In an attention starved world why are marketers still failing to incentivise engagement?

Bryan Melmed

In an attention starved world why is our industry still failing to incentivise engagement?: If brands want more attention then the adtech ecosystem needs to incentivise engagement argues Bryan Melmed.

“The moment one gives close attention to any thing, even a blade of grass; it becomes a mysterious, awesome, indescribably magnificent world in itself.” Henry Miller

It would seem that Mr Miller has hit the nail on the head for the conundrum marketers face – how to get customers to focus on their brand?

Engagement, measured by sustained attention, is where the industry is shifting focus to, although it is increasingly hard to achieve and, when it comes, is hard earned. In short – engagement is both one of our industry’s most important goals and its greatest constraint.

Engagement is increasingly difficult for marketers because time seems in increasingly short supply and consumers face a vast (and sometimes bewildering) array of options to spend their time on.

Familiar past-times such as playing golf or even eating cereal are suffering – people simply no longer have the personal bandwidth to play 18 or even 9 holes or linger over food in the morning.

It is not surprising that our average attention span is shrinking and the cost of gaining our attention has gone up by 700 per cent in the last ten years. Combine these trends and the fact that consumers have more control over what ads to see than ever before and the challenge for our industry becomes obvious.

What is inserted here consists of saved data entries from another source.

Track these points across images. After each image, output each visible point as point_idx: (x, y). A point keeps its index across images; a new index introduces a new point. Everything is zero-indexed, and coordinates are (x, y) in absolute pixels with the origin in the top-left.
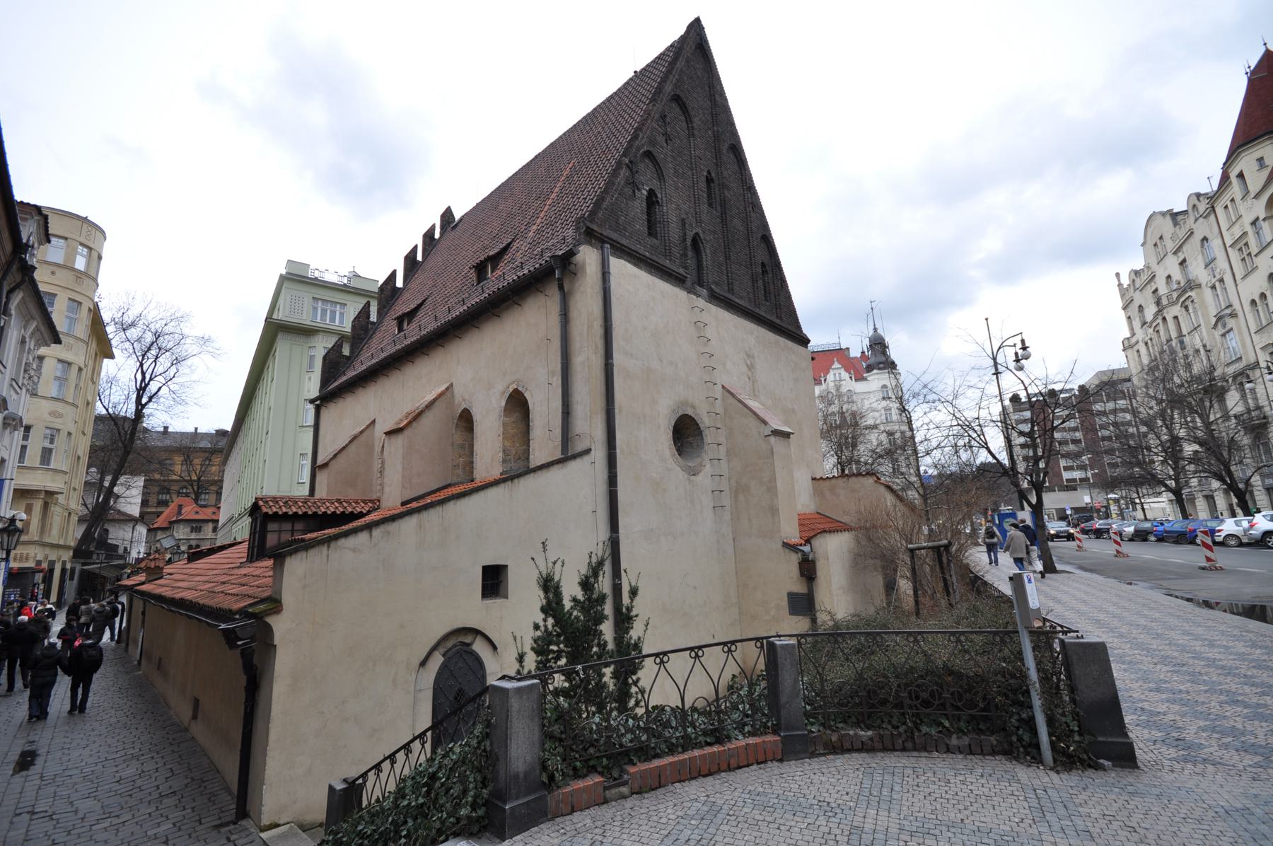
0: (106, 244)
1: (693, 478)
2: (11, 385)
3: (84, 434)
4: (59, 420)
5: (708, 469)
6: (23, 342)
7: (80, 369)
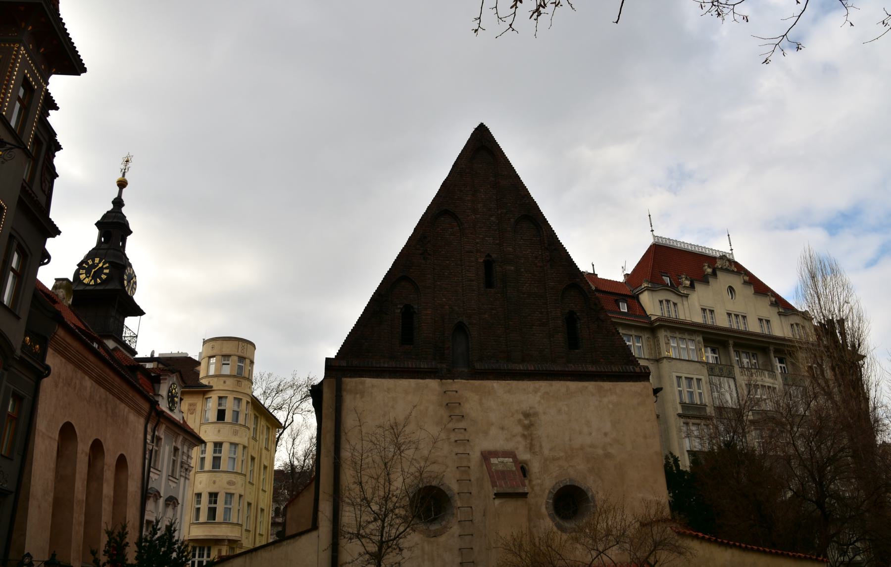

We can start by addressing the problem that our industry has not agreed to even incentivise engagement. Quite the contrary, advertisers still pay for serving ads that no-one notices.

One of the easiest examples to point to are the low-cost, low involvement impressions driven by ‘clickbait’. It is a perfect illustration of how focusing on the wrong incentives have led us down a path to the wrong outcomes.

So where do we go from here?

It’s a cliché, but ‘back to the fundamentals’ is precisely where we must go. We need to better understand what goes into the customer journey – the steps they take from uncertainty to consideration and then to intent.

We must better align ourselves to deliver – and reward – digital advertising appropriate for each stage of the journey. And in the process, we need to be aware that data can only take you so far.

That last point is hard to admit because I consider myself a “data guy” at Exponential. The problem is, we’ve been so captivated by the promise of ‘big data’ that we have often forgotten that it is just one component in an overwhelmingly complex process.

Even if we had perfect data, campaigns would still be inexact and unpredictable. The real question is, how can we best apply the data in trying to capture and retain a consumer’s active attention? For technology partners, it means we need to be incentivised to target well – and not just the right audience, but the right audience at the right time.

For agencies ‘basics’ means returning a focus on creativity. After all, engagement starts with an invitation to explore. Without creativity, attention will always remain elusive. And for publishers, a priority on engagement means creating better and more compelling content, which benefits everyone in the ecosystem.

Creativity, combined with partners that are incentivised to achieve engagement targets can indeed create Miller’s ‘awesome’ and ‘magnificent’ ROI for brands. But it won’t be ‘indescribable’! True engagement will deliver clear, tangible and measurable results to brands that refocus their digital marketing efforts.